Według projektu resortów finansów i zdrowia przedsiębiorcy na skali podatkowej (1,3 mln podmiotów) mieliby płacić składkę w wysokości 9 proc. od 75 proc. minimalnego wynagrodzenia. W przypadku płacących podatek liniowy składka ma być naliczana w wysokości 9 proc. od 75 proc. minimalnego wynagrodzenia do dochodu wynoszącego dwukrotność przeciętnego wynagrodzenia. Osoby płacące ryczałt od przychodów ewidencjonowanych zapłacą 9 proc. od 75 proc. minimalnego wynagrodzenia do miesięcznego przychodu wynoszącego czterokrotność przeciętnego wynagrodzenia. Z kolei przedsiębiorcy na karcie podatkowej mieliby płacić składkę w wysokości 9 proc. od 75 proc. minimalnego wynagrodzenia, również bez możliwości odliczenia od podatku.

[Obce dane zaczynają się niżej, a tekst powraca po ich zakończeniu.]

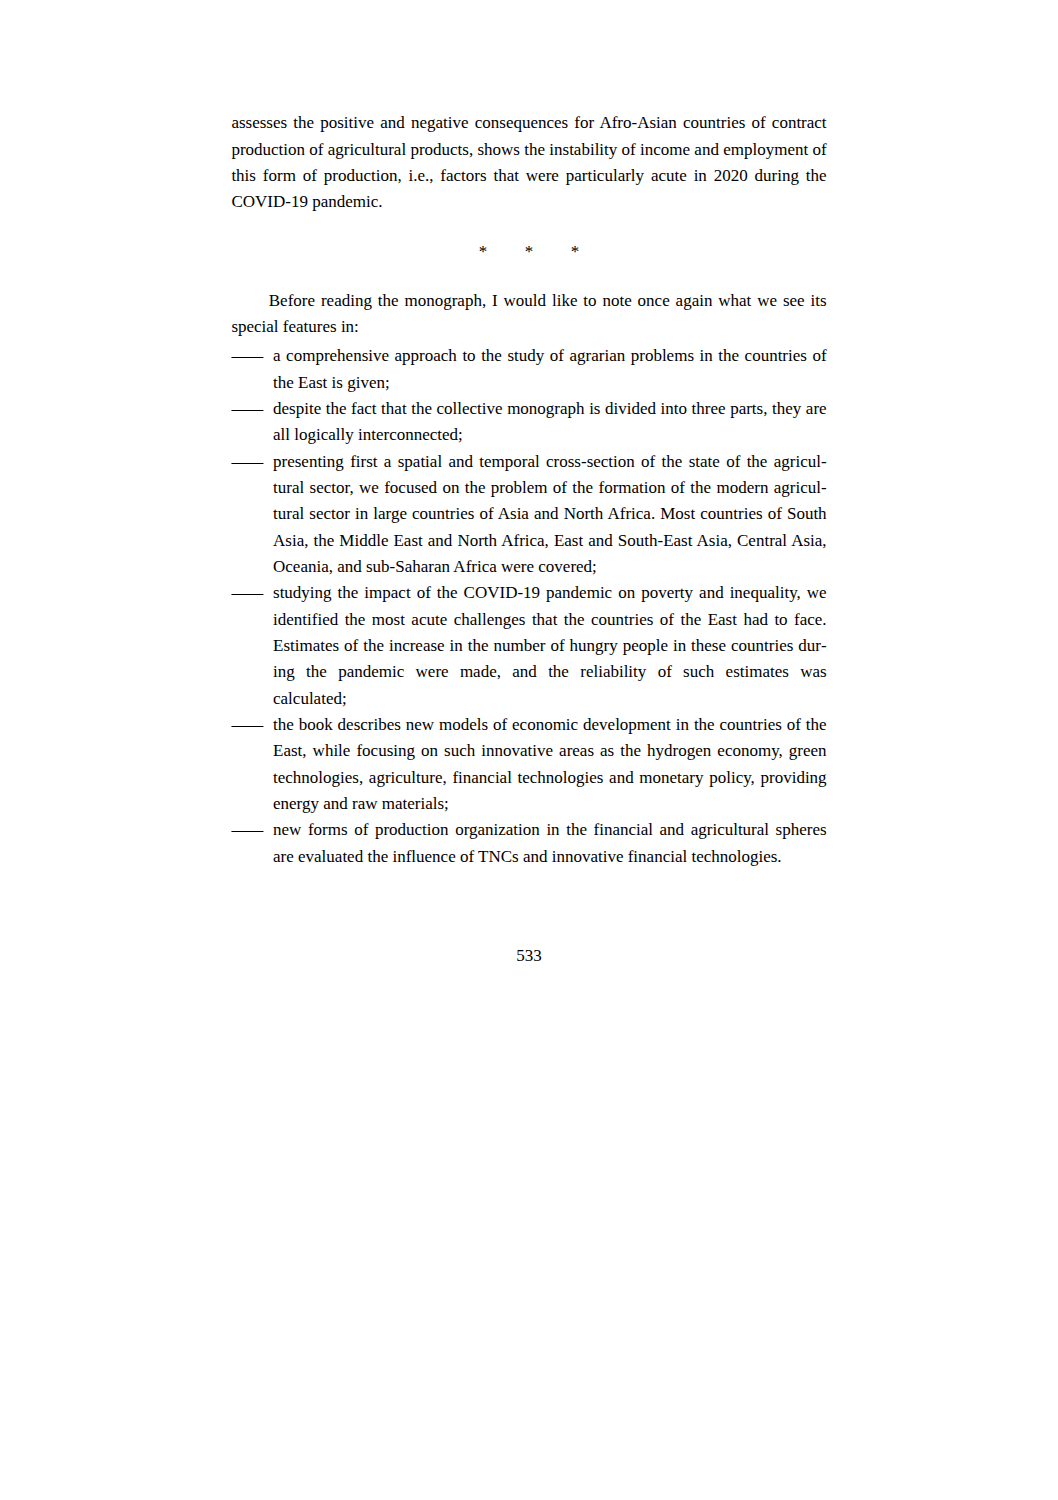assesses the positive and negative consequences for Afro-Asian countries of contract production of agricultural products, shows the instability of income and employment of this form of production, i.e., factors that were particularly acute in 2020 during the COVID-19 pandemic.
***
Before reading the monograph, I would like to note once again what we see its special features in:
a comprehensive approach to the study of agrarian problems in the countries of the East is given;
despite the fact that the collective monograph is divided into three parts, they are all logically interconnected;
presenting first a spatial and temporal cross-section of the state of the agricultural sector, we focused on the problem of the formation of the modern agricultural sector in large countries of Asia and North Africa. Most countries of South Asia, the Middle East and North Africa, East and South-East Asia, Central Asia, Oceania, and sub-Saharan Africa were covered;
studying the impact of the COVID-19 pandemic on poverty and inequality, we identified the most acute challenges that the countries of the East had to face. Estimates of the increase in the number of hungry people in these countries during the pandemic were made, and the reliability of such estimates was calculated;
the book describes new models of economic development in the countries of the East, while focusing on such innovative areas as the hydrogen economy, green technologies, agriculture, financial technologies and monetary policy, providing energy and raw materials;
new forms of production organization in the financial and agricultural spheres are evaluated the influence of TNCs and innovative financial technologies.
533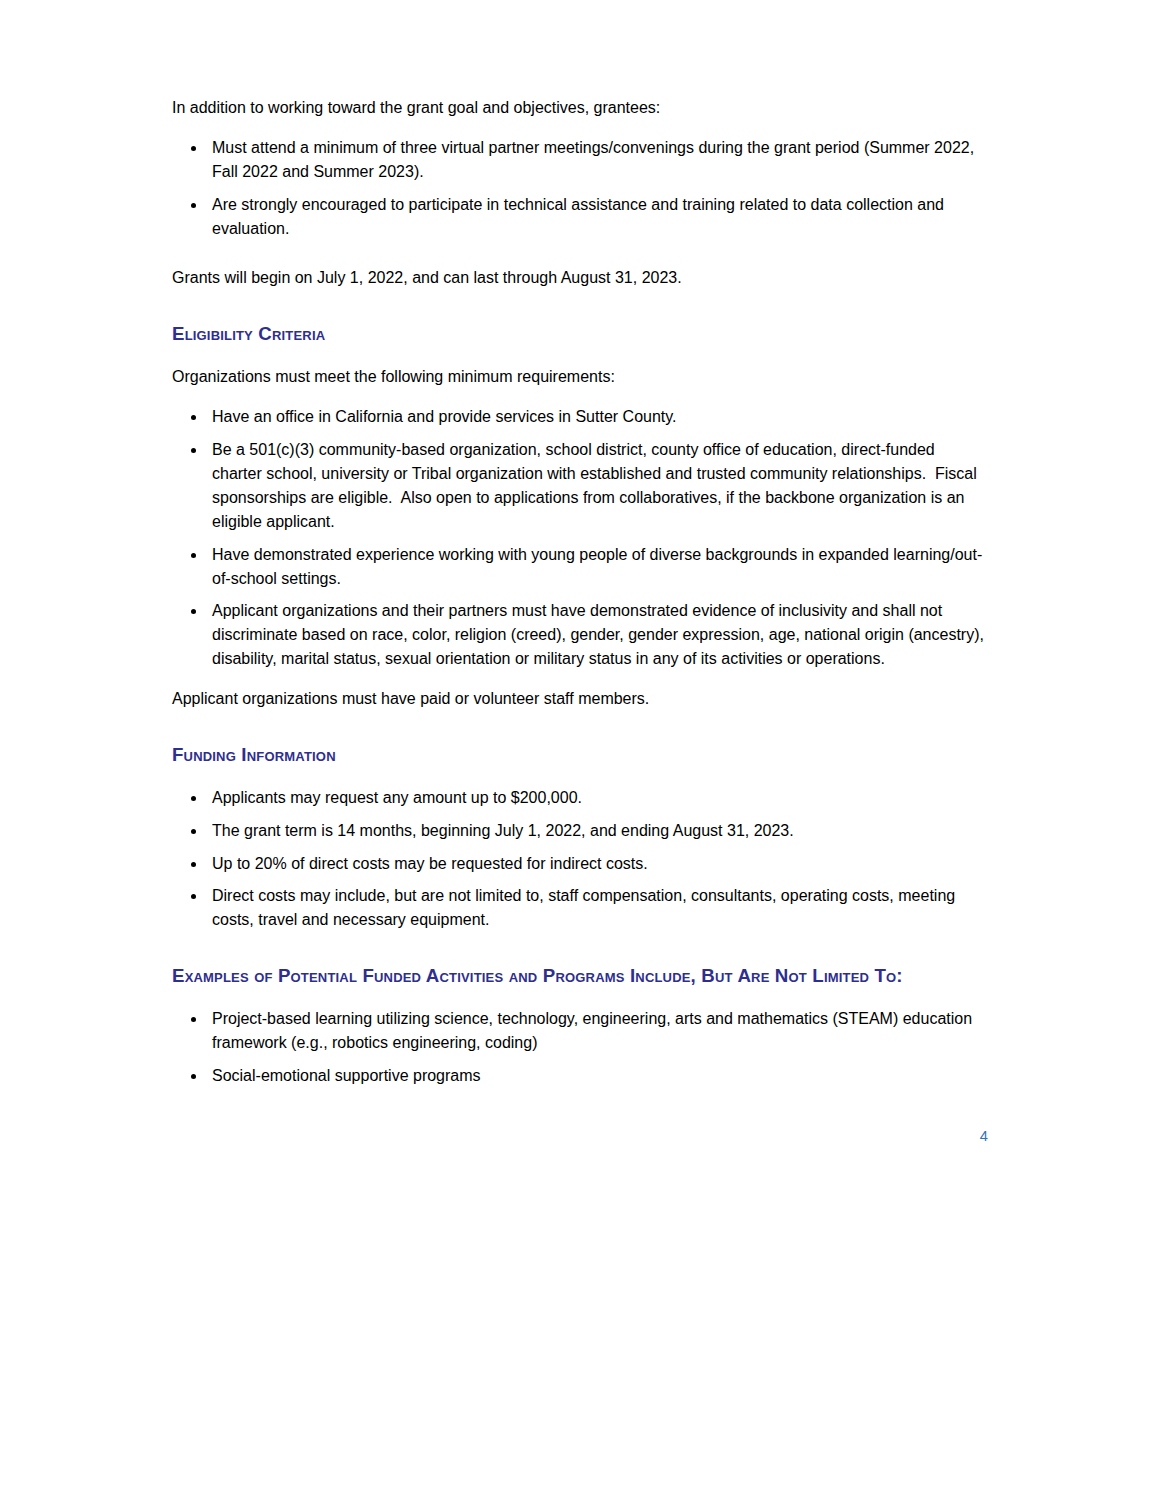In addition to working toward the grant goal and objectives, grantees:
Must attend a minimum of three virtual partner meetings/convenings during the grant period (Summer 2022, Fall 2022 and Summer 2023).
Are strongly encouraged to participate in technical assistance and training related to data collection and evaluation.
Grants will begin on July 1, 2022, and can last through August 31, 2023.
Eligibility Criteria
Organizations must meet the following minimum requirements:
Have an office in California and provide services in Sutter County.
Be a 501(c)(3) community-based organization, school district, county office of education, direct-funded charter school, university or Tribal organization with established and trusted community relationships. Fiscal sponsorships are eligible. Also open to applications from collaboratives, if the backbone organization is an eligible applicant.
Have demonstrated experience working with young people of diverse backgrounds in expanded learning/out-of-school settings.
Applicant organizations and their partners must have demonstrated evidence of inclusivity and shall not discriminate based on race, color, religion (creed), gender, gender expression, age, national origin (ancestry), disability, marital status, sexual orientation or military status in any of its activities or operations.
Applicant organizations must have paid or volunteer staff members.
Funding Information
Applicants may request any amount up to $200,000.
The grant term is 14 months, beginning July 1, 2022, and ending August 31, 2023.
Up to 20% of direct costs may be requested for indirect costs.
Direct costs may include, but are not limited to, staff compensation, consultants, operating costs, meeting costs, travel and necessary equipment.
Examples of Potential Funded Activities and Programs Include, But Are Not Limited To:
Project-based learning utilizing science, technology, engineering, arts and mathematics (STEAM) education framework (e.g., robotics engineering, coding)
Social-emotional supportive programs
4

Polska 2050 przedstawiła w marcu swoją propozycję zmian w sprawie składki zdrowotnej. Następnie ugrupowanie zgłosiło autopoprawkę do swojego projektu – zamiast kwotowego poziomu składki zaproponowało ryczałtowe kwoty 4 proc., 7 proc. i 9,4 proc., liczone od średniego wynagrodzenia, zależnie od dochodu.


Obecnie składka zdrowotna dla pracownika wynosi 9 proc. Tyle samo płacą prowadzący działalność na skali podatkowej. Przedsiębiorcy na podatku liniowym odprowadzają składkę w wysokości 4,9 proc., a płacący podatek ryczałtowy – trzy poziomy składki ryczałtowej w zależności od przychodu.


Pod koniec czerwca "Rzeczpospolita" informowała, że na ochronę zdrowia może zabraknąć w ciągu trzech lat niemal 160 mld zł. Dla porównania podała, że budżet na obronność wynosi w 2024 r. ok. 159 mld zł.


Prezes Public Policy, ekspert Federacji Przedsiębiorców Polskich Wojciech Wiśniewski ocenił w rozmowie z PAP, że w obecnych realiach, w 2027 r. wypływy ze składki zdrowotnej sfinansują tylko 67 proc. wydatków na zdrowie.


"Jedną trzecią trzeba będzie dołożyć z budżetu państwa. Oznacza to, że za trzy lata wydatki z budżetu na zdrowie będą wyższe niż koszty programu 800 plus" – zauważył. (PAP)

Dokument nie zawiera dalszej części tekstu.